The most useful thing I've done with local AI is building MCP (Model Context Protocol) servers that expose local model capabilities to Claude Code. This means I can be in a Claude Code session and say "transcribe this voice memo" or "generate an image for this blog post" and Claude routes the request to the local model.
// .claude/mcp-servers.json
{
"local-ai": {
"command": "python",
"args": ["/Users/xczer/local-ai/mcp_server.py"],
"description": "Local AI models: Llama, Flux, Kokoro, Whisper"
}
}The practical result: Claude Code can call Whisper to transcribe a voice note I dropped in the project folder, use the transcript as context, and then generate code based on what I said. The entire thing runs locally. No data leaves the machine.
Honest comparison on tasks I actually run:
| Task | Local (M1 Max) | Cloud equivalent | Quality delta | |------|---------------|-----------------|---------------| | Code explanation (2K tokens) | ~20 seconds | ~3 seconds | Minimal | | Document summarization | ~35 seconds | ~5 seconds | Minimal | | Complex reasoning chain | ~90 seconds | ~15 seconds | Noticeable | | Image generation (1024px) | ~10 seconds | ~3 seconds (DALL-E 3) | Cloud better | | Speech-to-text (10 min audio) | ~10 minutes | ~30 seconds | Minimal | | TTS (1 min audio) | ~25 seconds | ~5 seconds | Cloud marginally better |
Speed is the honest limitation. For tasks where I'm in an interactive loop — asking a question, reading the answer, refining — 20 seconds per response is fine. For anything where I need rapid iteration, cloud is still faster.
Vision tasks. I haven't found a local vision model that competes with Claude's image understanding for technical diagrams and screenshots. LLaVA and the various Llama vision variants are decent for photos but poor for code screenshots and system diagrams.
Very long context. Llama 3.1 70B supports a 128K context window, but filling it locally hits memory limits. At ~80K tokens, generation speed drops noticeably as the KV cache fills unified memory. Cloud models handle full context windows more gracefully.

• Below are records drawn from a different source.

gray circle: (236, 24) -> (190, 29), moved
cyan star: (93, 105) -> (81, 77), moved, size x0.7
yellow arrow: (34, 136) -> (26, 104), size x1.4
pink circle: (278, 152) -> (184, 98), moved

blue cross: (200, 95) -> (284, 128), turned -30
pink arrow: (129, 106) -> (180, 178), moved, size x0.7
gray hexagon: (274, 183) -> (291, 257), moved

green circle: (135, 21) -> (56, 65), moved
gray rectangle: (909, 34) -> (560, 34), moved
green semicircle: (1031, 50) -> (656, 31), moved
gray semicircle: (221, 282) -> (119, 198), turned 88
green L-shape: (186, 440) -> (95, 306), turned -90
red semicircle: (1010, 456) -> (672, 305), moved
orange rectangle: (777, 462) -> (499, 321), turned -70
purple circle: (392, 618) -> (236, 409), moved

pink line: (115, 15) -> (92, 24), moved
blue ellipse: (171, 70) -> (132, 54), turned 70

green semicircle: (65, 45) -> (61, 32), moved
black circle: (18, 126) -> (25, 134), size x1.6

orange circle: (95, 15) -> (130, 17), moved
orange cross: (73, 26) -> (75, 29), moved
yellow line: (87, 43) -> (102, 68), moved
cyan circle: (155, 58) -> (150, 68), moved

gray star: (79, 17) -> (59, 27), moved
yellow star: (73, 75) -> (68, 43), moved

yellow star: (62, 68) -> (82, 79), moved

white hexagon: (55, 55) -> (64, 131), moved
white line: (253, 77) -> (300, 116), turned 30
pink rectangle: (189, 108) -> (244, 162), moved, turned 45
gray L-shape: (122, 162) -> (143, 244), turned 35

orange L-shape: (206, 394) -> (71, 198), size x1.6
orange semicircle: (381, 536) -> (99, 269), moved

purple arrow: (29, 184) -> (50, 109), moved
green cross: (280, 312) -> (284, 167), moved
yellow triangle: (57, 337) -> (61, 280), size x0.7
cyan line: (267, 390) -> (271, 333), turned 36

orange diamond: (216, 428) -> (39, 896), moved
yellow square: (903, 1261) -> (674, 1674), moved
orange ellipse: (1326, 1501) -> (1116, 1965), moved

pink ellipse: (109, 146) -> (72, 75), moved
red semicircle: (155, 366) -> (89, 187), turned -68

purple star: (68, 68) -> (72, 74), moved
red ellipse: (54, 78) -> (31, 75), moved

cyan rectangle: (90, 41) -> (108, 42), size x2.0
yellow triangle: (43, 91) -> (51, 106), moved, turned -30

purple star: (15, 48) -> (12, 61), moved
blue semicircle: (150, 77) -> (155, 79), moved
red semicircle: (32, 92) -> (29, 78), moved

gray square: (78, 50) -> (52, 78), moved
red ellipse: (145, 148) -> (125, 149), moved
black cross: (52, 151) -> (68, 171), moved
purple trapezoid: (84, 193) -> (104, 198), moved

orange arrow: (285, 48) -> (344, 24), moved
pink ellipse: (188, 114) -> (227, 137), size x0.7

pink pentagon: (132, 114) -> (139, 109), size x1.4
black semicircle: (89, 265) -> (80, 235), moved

Function calling reliability. Tool use / function calling with local Llama models is less reliable than GPT-4 or Claude. The models don't always follow the JSON schema correctly, and the error recovery is worse. For any automated pipeline that depends on structured output, I still route to cloud models.
Multimodal workflows. Chaining text → image → audio on local models works, but the latency chain adds up. A workflow that takes 2 minutes on local models takes 15 seconds with cloud APIs. For automated pipelines, the latency difference matters.
Local AI on M1 Max is genuinely useful, not just a technical demonstration. It covers probably 60–70% of my AI workflow at zero marginal cost. The remaining 30–40% goes to cloud models for tasks where speed, vision quality, or function calling reliability matter.
The investment pays off at a specific usage intensity. If you're spending ₹20,000+/month on AI APIs and doing the kind of development work where privacy and offline operation have value, the hardware cost amortizes in a few months. If you're an occasional AI user, managed services are the right answer.
The thing that surprised me most: it's changed how I think about AI features in the things I build. When inference is free, you instrument everything. I've added AI-powered features to internal tools that I would never have added if they had per-request costs. The marginal cost changing from some to zero is a genuine product design shift, not just a cost optimization.
The other thing: the local stack has made me better at understanding what the models are actually doing. When you own the inference, you see the parameters, the quantization choices, the memory usage, the temperature effects in real time. It's the same lesson as self-hosting mail infrastructure — understanding the thing you depend on makes you better at using it.